**What you need to do**
Quote the entries below from the line with "Кріплення для оптики" through the line with "yükümlülüğümüz bulunmamaktadır. Ancak, üyelerimiz", both ends included, and only those lines.
= = = = = = =
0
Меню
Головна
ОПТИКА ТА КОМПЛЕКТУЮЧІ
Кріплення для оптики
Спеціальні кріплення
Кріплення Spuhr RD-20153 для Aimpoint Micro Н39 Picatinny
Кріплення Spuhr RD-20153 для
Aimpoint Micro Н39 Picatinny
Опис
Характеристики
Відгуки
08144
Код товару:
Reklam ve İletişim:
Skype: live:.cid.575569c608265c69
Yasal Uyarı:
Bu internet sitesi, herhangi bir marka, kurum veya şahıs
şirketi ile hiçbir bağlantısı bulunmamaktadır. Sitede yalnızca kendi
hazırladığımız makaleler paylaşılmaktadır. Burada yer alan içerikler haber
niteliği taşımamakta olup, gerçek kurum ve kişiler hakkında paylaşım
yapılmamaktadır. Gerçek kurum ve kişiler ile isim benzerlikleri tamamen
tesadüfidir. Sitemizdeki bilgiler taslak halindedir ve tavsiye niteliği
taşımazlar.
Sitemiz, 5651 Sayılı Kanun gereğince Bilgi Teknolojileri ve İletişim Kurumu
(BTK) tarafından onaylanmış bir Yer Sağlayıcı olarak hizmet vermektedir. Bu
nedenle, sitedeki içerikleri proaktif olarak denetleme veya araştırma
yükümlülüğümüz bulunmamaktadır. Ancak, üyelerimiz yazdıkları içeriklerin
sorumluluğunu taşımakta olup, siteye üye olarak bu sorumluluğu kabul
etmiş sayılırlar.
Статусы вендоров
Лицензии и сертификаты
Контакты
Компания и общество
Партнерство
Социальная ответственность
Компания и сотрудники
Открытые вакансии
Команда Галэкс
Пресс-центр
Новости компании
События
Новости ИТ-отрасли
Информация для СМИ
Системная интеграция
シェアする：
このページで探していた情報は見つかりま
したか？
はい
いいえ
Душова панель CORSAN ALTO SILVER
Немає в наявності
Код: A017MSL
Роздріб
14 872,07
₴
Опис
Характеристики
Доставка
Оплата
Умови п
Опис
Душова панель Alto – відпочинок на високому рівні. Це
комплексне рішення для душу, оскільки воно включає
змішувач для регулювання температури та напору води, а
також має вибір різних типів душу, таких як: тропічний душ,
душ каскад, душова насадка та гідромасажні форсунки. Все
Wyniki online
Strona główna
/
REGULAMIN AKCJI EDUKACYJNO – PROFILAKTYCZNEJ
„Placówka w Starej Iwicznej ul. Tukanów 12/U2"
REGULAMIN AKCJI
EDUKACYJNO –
= = = = = = =
**Task result**
Кріплення для оптики
Спеціальні кріплення
Кріплення Spuhr RD-20153 для Aimpoint Micro Н39 Picatinny
Кріплення Spuhr RD-20153 для
Aimpoint Micro Н39 Picatinny
Опис
Характеристики
Відгуки
08144
Код товару:
Reklam ve İletişim:
Skype: live:.cid.575569c608265c69
Yasal Uyarı:
Bu internet sitesi, herhangi bir marka, kurum veya şahıs
şirketi ile hiçbir bağlantısı bulunmamaktadır. Sitede yalnızca kendi
hazırladığımız makaleler paylaşılmaktadır. Burada yer alan içerikler haber
niteliği taşımamakta olup, gerçek kurum ve kişiler hakkında paylaşım
yapılmamaktadır. Gerçek kurum ve kişiler ile isim benzerlikleri tamamen
tesadüfidir. Sitemizdeki bilgiler taslak halindedir ve tavsiye niteliği
taşımazlar.
Sitemiz, 5651 Sayılı Kanun gereğince Bilgi Teknolojileri ve İletişim Kurumu
(BTK) tarafından onaylanmış bir Yer Sağlayıcı olarak hizmet vermektedir. Bu
nedenle, sitedeki içerikleri proaktif olarak denetleme veya araştırma
yükümlülüğümüz bulunmamaktadır. Ancak, üyelerimiz yazdıkları içeriklerin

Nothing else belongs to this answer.